Prenons trois mots du texte source : lorda, lavannara et taliàre ; ces trois mots signifient respectivement sale, lavandière et regarder.

Les deux premières paroles sont énoncées dans la même phraseLa famille Calafiore vient d’être traitée de « famille de ’mmerde » publiquement par Mariolino. Rosario, le patriarche, demande arrogamment à ce voisin s’il a bien adressé ces injures aux siens. Le voisin confirme et précise :

« À toi, à tò èfants, à tò p’tits èfants, à tò belle-fiya cette belle-fiyalavadère, à tò sogra cette lorda étrangère […] ».

Dans le texte source, nous lisons : 

« A tia, ai tò figghi, ai tò nipoti, a dda lavannara di tò nuora, a dda lorda extracomunitaria … »

« Lordo.a » signifie sale en sicilien et en occitan. Ce mot a existé dans cette acception en italien ancien, mais, aujourd’hui, cet adjectif n’appartient plus qu’au jargon économique. En ce qui concerne le mot « lavadère », il rappelle phonétiquement « lavannara ».

Penchons-nous sur le mot « talìare » car il est souvent utilisé dans ce roman. Samira et Rosa, les deux protagonistes du roman sont au volant de leur voiture. Comme dans un duel de western, elles se scrutent à travers leur pare-brise, et nourrissent l’une pour l’autre de la haine. Elles ne se sont jamais parlé, Samira est muette depuis la mort de sa fille. 

« Les moteurs des deux voitures restent allumés longtemps : ni Rosa ni Samira n’ont l’intention de reculer. Pour des raisons différentes, elles se talajent avec haine. » 

Voici la phrase du texte original : 

« I motori delle due macchine restano accesi a lungo: né Rosa né Samira intendono arretrare. Per motivi diversi si talìano con odio. »

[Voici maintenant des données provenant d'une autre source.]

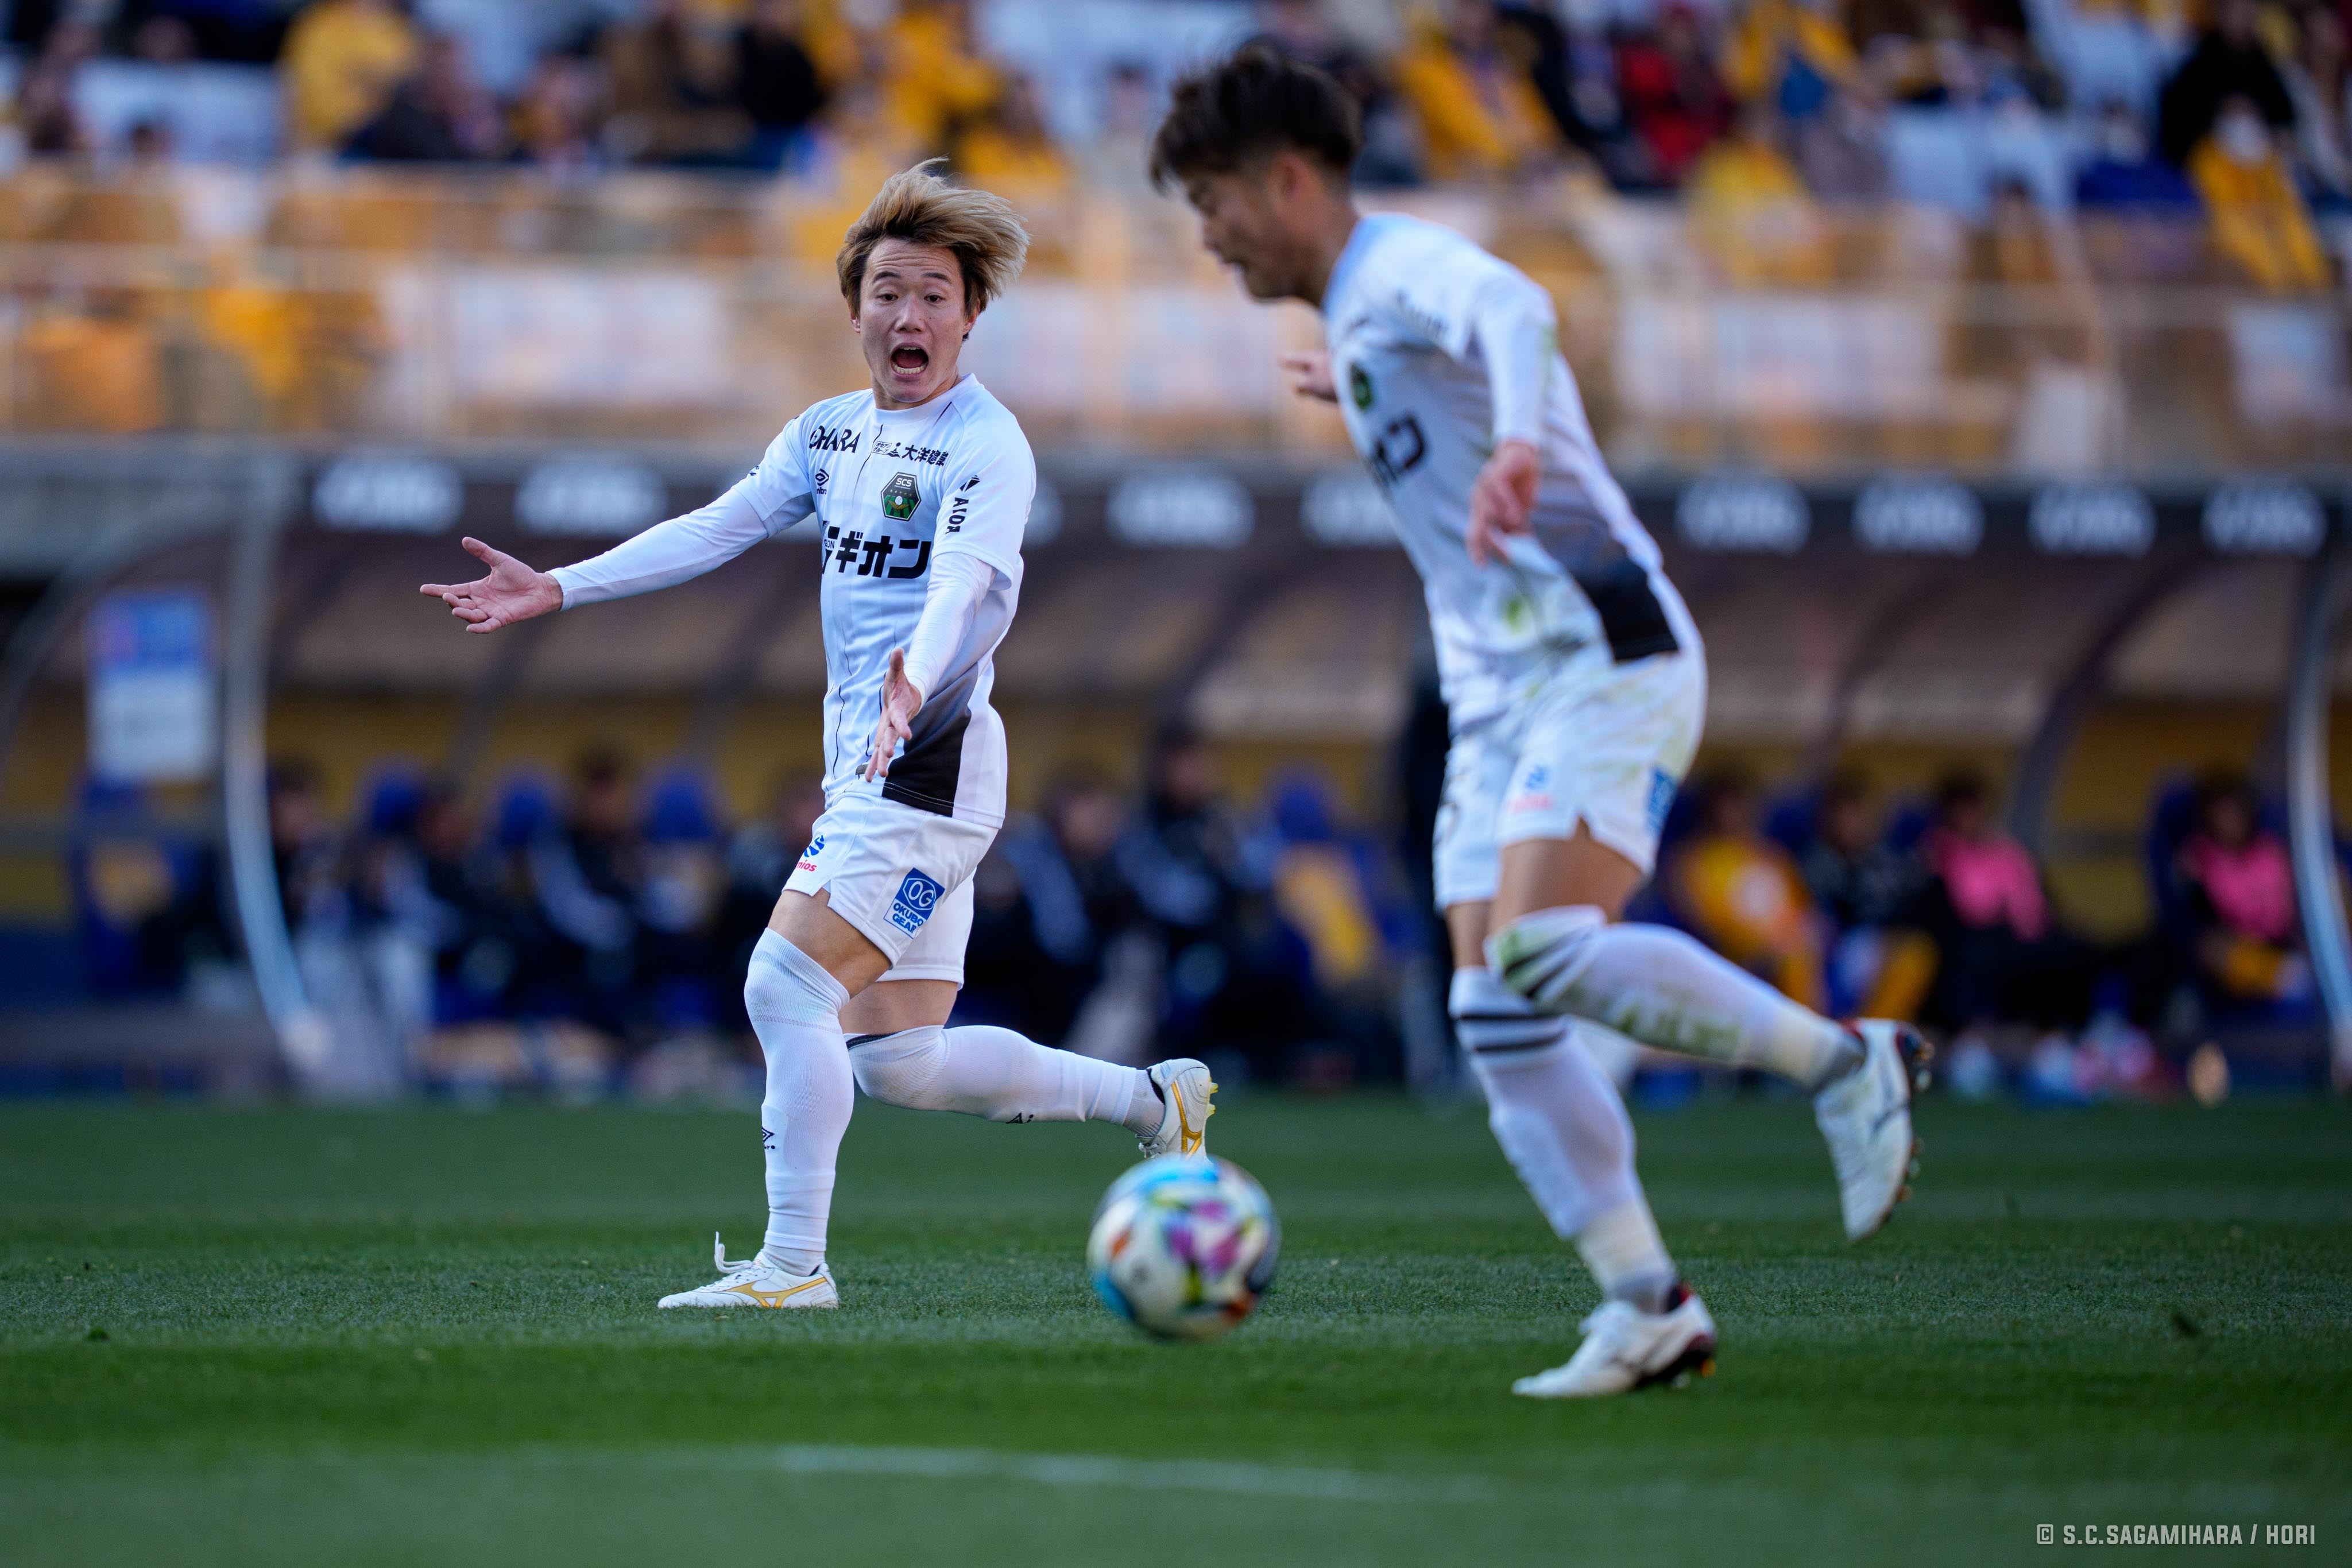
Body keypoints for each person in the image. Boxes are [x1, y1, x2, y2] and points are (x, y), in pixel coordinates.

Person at [1151, 47, 1924, 1398]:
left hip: (1596, 649)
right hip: (1500, 696)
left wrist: (1515, 443)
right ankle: (1647, 1305)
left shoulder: (1397, 264)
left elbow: (1515, 305)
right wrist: (1381, 391)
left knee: (1541, 947)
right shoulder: (1361, 321)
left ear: (1286, 181)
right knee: (1492, 1010)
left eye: (1212, 202)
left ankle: (1845, 1061)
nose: (1206, 236)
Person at [421, 164, 1215, 1311]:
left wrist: (915, 676)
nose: (910, 315)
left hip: (927, 760)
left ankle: (793, 1268)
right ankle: (1155, 1100)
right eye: (889, 292)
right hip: (881, 767)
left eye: (935, 295)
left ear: (971, 315)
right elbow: (717, 526)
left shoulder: (988, 443)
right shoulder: (829, 434)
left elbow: (965, 582)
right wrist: (559, 585)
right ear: (855, 311)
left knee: (783, 985)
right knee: (901, 1060)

« Taliàre » est un verbe du premier groupe qui signifie regarder, fixer, scruter, épier, mater, toiser, et « taliàta » est son substantif. La « taliàta » est un élément prépondérant dans la communication non verbale des gens de l’île. C’est le contexte communicationnel qui donne la nuance. « Taliàre » vient de l’arabe « talayi », et de l’espagnol « atalayar », ces deux formes signifient regarder d’en haut ou épier sans être vu ; « talajar » en occitan (gascon) signifie uniquement « scruter. » Je me suis saisie de la racine commune de l’occitan et du sicilien pour former « talaier » et « talajade. »

Le symbolisme phonétique de loccitan

Voici un exemple du texte source décliné en occitan et en picard. La scène que vous lirez est la suite de l’exemple cité plus haut.

Concetta, une parente des Calafiore, est sortie de la voiture pour agresser Mariolino qui vient d’insulter sa famille. Elle y a laissé Natale, son mari et son nouveau-né qui braille. Natale crie après sa femme pour qu’elle revienne allaiter le bébé affamé. Elle lui rétorque dans le texte source :  

« Daccilla tu ’a minna fatti sucare ’u sangu fino a farti rinsecchire ’u cuore ! » 

Dans le texte cible nous lisons :

« T’as qu’à lui donnèr toi tò popa et fais-toi pompar tòt le sanc que t’as, jusqu’à te far dessecar lò cor ! » 

Voici ce que donnerait cette réplique transposée en picard :

« T’as qu’à lui donner toi tin nènè et fais-toi chucher/sucher tout le sanc jusqu’à te faire séquer le câleu/le câr ! »

Il y a ce « Je-ne-sais-quoi » au sens de Jankélévitch qui nous fait sentir que la force expressive de l’occitan fonctionne, elle rend la nature emportée et violente des personnages du texte original. La configuration des sons N, CH, Leu, IN, Nè dans la traduction picarde évoque davantage la mollesse, la douceur : Concetta semble moins décidée, moins virulente et moins martelante dans cette version. Il y a quelque chose qui détonne. 

Cette note n’entend pas établir une comparaison, ménager une hiérarchie entre les gens civilisés parlant l’italien/le français standard et les gens brutaux s’exprimant en sicilien/occitan. Toutefois, transposer cette langue insulaire vers un occitan réaménagé m’a semblé, de toute évidence, un des procédés les plus à même d’évoquer auprès du lectorat français le monde brutal, la pulsion violente, la nature même des personnages de la rue Castellana Bandiera.